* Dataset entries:
....

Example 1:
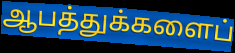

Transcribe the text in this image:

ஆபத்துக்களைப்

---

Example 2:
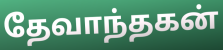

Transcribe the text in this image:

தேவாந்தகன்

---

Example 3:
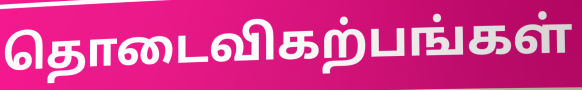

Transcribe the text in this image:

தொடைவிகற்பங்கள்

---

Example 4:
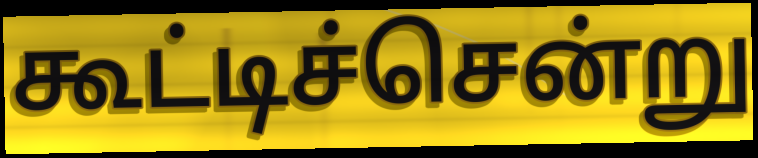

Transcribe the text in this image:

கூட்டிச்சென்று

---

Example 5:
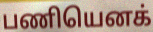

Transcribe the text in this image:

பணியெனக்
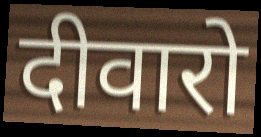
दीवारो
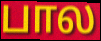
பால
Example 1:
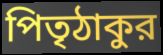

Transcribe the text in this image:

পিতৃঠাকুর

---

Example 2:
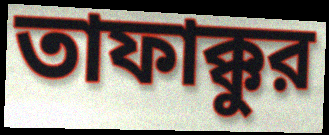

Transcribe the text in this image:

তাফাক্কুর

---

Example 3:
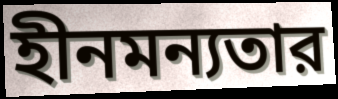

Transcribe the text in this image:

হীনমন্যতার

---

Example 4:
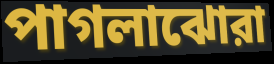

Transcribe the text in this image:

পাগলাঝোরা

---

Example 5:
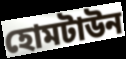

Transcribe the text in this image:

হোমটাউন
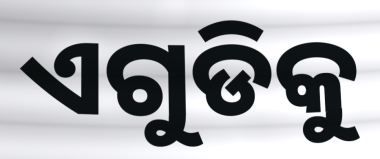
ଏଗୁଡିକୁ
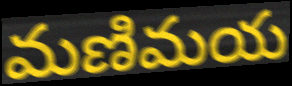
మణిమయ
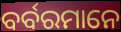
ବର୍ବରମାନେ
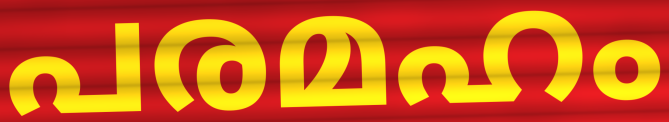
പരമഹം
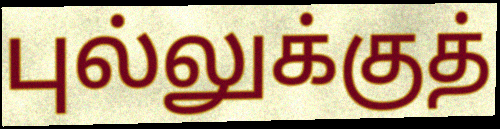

....

* PROMPT: The entries should be reproduced word for word, pictures omitted.

* SOLUTION:
Example 1:

Transcribe the text in this image:

ஆபத்துக்களைப்

---

Example 2:

Transcribe the text in this image:

தேவாந்தகன்

---

Example 3:

Transcribe the text in this image:

தொடைவிகற்பங்கள்

---

Example 4:

Transcribe the text in this image:

கூட்டிச்சென்று

---

Example 5:

Transcribe the text in this image:

பணியெனக்
दीवारो
பால
Example 1:

Transcribe the text in this image:

পিতৃঠাকুর

---

Example 2:

Transcribe the text in this image:

তাফাক্কুর

---

Example 3:

Transcribe the text in this image:

হীনমন্যতার

---

Example 4:

Transcribe the text in this image:

পাগলাঝোরা

---

Example 5:

Transcribe the text in this image:

হোমটাউন
ଏଗୁଡିକୁ
మణిమయ
ବର୍ବରମାନେ
പരമഹം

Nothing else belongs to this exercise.